One of the earliest series of skirmishes in Alabama occurred during Union Colonel Abel Streight's raid into the northern part of the state from late April to early May 1863. He was opposed by Confederate General Nathan Bedford Forrest. Most prominent was the Battle of Day's Gap in Cullman County on April 30. Skirmishes continued into Blount County around Blountsville and on to the east. Streight ultimately surrendered to Forrest near Cedar Bluff, Cherokee County after Forrest fooled Streight into believing he faced a much larger force than Forrest actually had.
The tide of war turned against the Confederacy by 1864. Talladega was invaded. However that same year, iron ore mines, such as Helen Bess and Eureka No. 1 began operating on Red Mountain. Many would continue to operate beyond Birmingham's founding in 1871. In 1865, Wilson's Raid marched through the future Birmingham District, destroying numerous furnaces and ironworks and burning the campus of the University of Alabama. Some sites, such as the Arlington Home, escaped destruction. Once again, it was Confederate General Forrest who opposed Union forces, but Forrest's force was too small to prevail.
Shortly after Wilson's Raid moved through the Birmingham District, head Confederate General Robert E. Lee surrendered on April 9. As news of the surrender spread, the rest of the Confederate armies surrendered as well and the war ended. As this was going on, United States President Abraham Lincoln was assassinated. His vice president, Andrew Johnson, oversaw the beginning of Reconstruction.

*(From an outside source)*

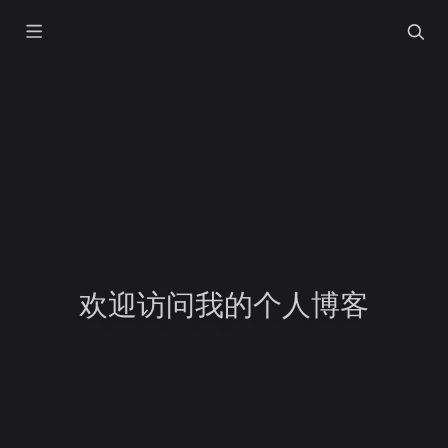
欢迎访问我的个人博客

Confederate veterans played significant roles in Birmingham's early history. Memories of the war, and competing interpretations of its meaning, have shaped events in the city and state ever since, often serving to divide black and white citizens. The Daughters of the Confederacy, an organization for white southern women, took the lead in establishing monuments to the "Lost Cause" and in directing schools to teach white southern children an approved version of the history of the "War Between the States."
As African Americans campaigned for equal civil rights in the 1960s, segregationists appropriated symbols of the Confederacy, such as the so-called "Rebel flag," to symbolize their determination to preserve white supremacy in the South. As a result, the display of the flag continues to be controversial to this day. Defenders of the flag maintain that it is intended as a symbol of southern regional pride, not of racial antagonism.